PROGRAMMING JOURNEY
Building a microservice architecture
A hands-on introduction to microservices in Java
Loose coupling has been a programmer goal for decades, and its latest evolution is called microservices. With microservices each services’ code is decoupled so not only can they be build independently, but also deployed independently. This requires some fancy technology tricks and quite a big mental shift.
When exploring topics like this I always found it immensely helpful to do so through a practical exercise. Not having to understand the theory, but simply following a step by step guide, while the concepts seep into my brain. Therefore I have designed this programming journey. I do not explain any of the theory behind microservices. Starting from scratch this post teaches how to setup services, and through exercises we learn how the services communicate and how the system grows.
The technologies we use are:
- Heroku — to avoid having to learn Docker and Kubernetes.
- RabbitMQ — in my experience the easiest message queue to get started with. It’s exchange functionality allows us to quickly build a sophisticated architecture.
Note: To use RabbitMQ in Heroku you need to input a credit card in Heroku. You will not be charged for anything described in this blog post.
Rapid and rivers
Following a talk by Fred George I call this the rapid-river architecture. The idea is that we have one big central message queue, called the Rapid. All messages that enter the system go through the rapid. Branching off the rapid we have several smaller message queues, called rivers.
The fundamental property of this architecture is: services on different rivers can see the same message, but only one service in a specific river sees each message. Say we have a rapid, and two rivers A
and B
. There is one service on B
called b
and there are two services on the river A
, let’s call them a1
and a2
. If they all listen for the same event m
then a1
and a2
will take turns getting them, but b
will always get it.
Within our services we can define which event to listen for, and on which river. Think of the river as a way to group services that do the same thing. If we have two algorithms for path finding we could have them in two services on the same river.
Setting up the Rapid
Locally
Install RabbitMQ locally: https://www.rabbitmq.com/download.html
On Heroku
Create a directory:
mkdir rapid
cd rapid
git init
Create an environment on Heroku to host the Rapid:
heroku create
Create the Rapid:
heroku addons:create cloudamqp:lemur
Get the configuration variables for the Rapid:
heroku config
Copy the CLOUDAMQP_APIKEY and the CLOUDAMQP_URL and paste them somewhere.

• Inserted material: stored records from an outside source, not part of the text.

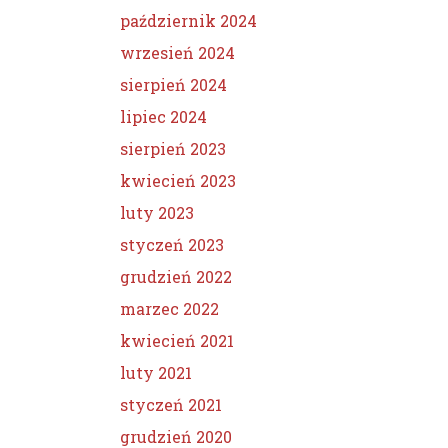
październik 2024
wrzesień 2024
sierpień 2024
lipiec 2024
sierpień 2023
kwiecień 2023
luty 2023
styczeń 2023
grudzień 2022
marzec 2022
kwiecień 2021
luty 2021
styczeń 2021
grudzień 2020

How to set up a new service?
Get the base from GitHub:
git clone https://github.com/thedrlambda/java-service-base.git
Rename it to the service name:
mv java-service-base [service name]
How to run it locally?
To build the project use:
mvn clean install
Then run the app with either:
java -jar target/java-getting-started-1.0.jar
Or:
heroku local web
Use ctrl+c to exit it.
How to deploy it to Heroku?
Create an environment on heroku:
heroku create
Redirect git push
to point to heroku:
git remote remove origin
git remote rename heroku origin
Add the config values for the Rapid:
heroku config:set CLOUDAMQP_APIKEY=XXXX
heroku config:set CLOUDAMQP_URL=XXXX
First deployment to Heroku:
git push -u origin master
Subsequent deployments to Heroku:
git push
To view console output from app running on Heroku use:
heroku logs --tail
The journey
In the beginning just hard code values everywhere and focus on getting the correct message flow. Then focus on deploying everything to Heroku. Then add actual Postgres databases. Then add a front-end. Then add actual authentication and user management. Then make your own Amazon.

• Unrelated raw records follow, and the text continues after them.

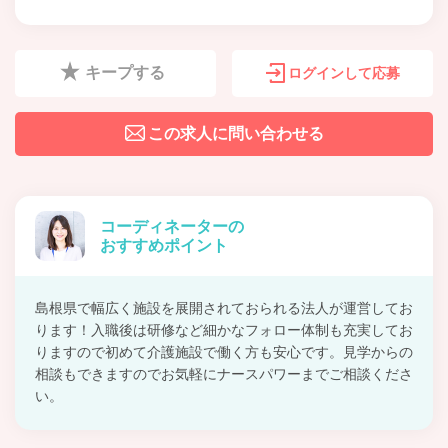
キープする
ログインして応募
この求人に問い合わせる
コーディネーターの
おすすめポイント
島根県で幅広く施設を展開されておられる法人が運営してお
ります！入職後は研修など細かなフォロー体制も充実してお
りますので初めて介護施設で働く方も安心です。見学からの
相談もできますのでお気軽にナースパワーまでご相談くださ
い。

Whenever you make changes see how many of the services you have keep running.
Product service
A “fetch-product”, or “fetch-product-page” event contains a session id, a user id, and a product id, separated by commas.
When the product service receives a “fetch-product”, or a “fetch-product-page” event it should send a “display” event containing the session id, the string “product”, the product id, and a product name.
Gateway service
When the gateway service receives a “display” event it prints the body.
Initially (for testing) it sends a “fetch-product-page” event. Running it should cause it to display something like:
SESSION_ID,product,PRODUCT_ID,Coffee
User service
When the user service receives a “fetch-product-page” event, it sends a “fetch-stock” event with the session id, the user’s preferred location, and the product id.
Inventory service
When the inventory service receives a “fetch-stock” event, it should post a “display” event containing the session id, the string “stock”, the product id, and the stock of the product in the location.
Running the gateway now should cause it to display something like:
SESSION_ID,product,PRODUCT_ID,Coffee
SESSION_ID,stock,PRODUCT_ID,5
Recommendation service
When the recommendation service receives a “fetch-product-page” event it should:
- Store the product id with this users item from a cache table.
- Update the cache table with the new product id for this user id.
- Lookup the three most commonly linked product ids to this product id.
- Send a “display” event with the session id, the string “recommendation”, and the three product ids.
- Send three “fetch-product”, one for each product id.
Running the gateway now should cause it to display something like:
SESSION_ID,product,PRODUCT_ID,Coffee
SESSION_ID,stock,PRODUCT_ID,5
SESSION_ID,recommendation,PRODUCT_ID1,PRODUCT_ID2,PRODUCT_ID3
SESSION_ID,product,PRODUCT_ID1,Coffee
SESSION_ID,product,PRODUCT_ID2,Coffee
SESSION_ID,product,PRODUCT_ID3,Coffee
Congratulations
You have now built a microservice system! You have seen how we can make changes to different parts of the system without stopping or even effecting the other running services. You have seen how to add a new service that hooks into the same event stream as another line of services uses. Finally you have used what I call a push based architecture, where instead of pulling information to us, we push it to the next service.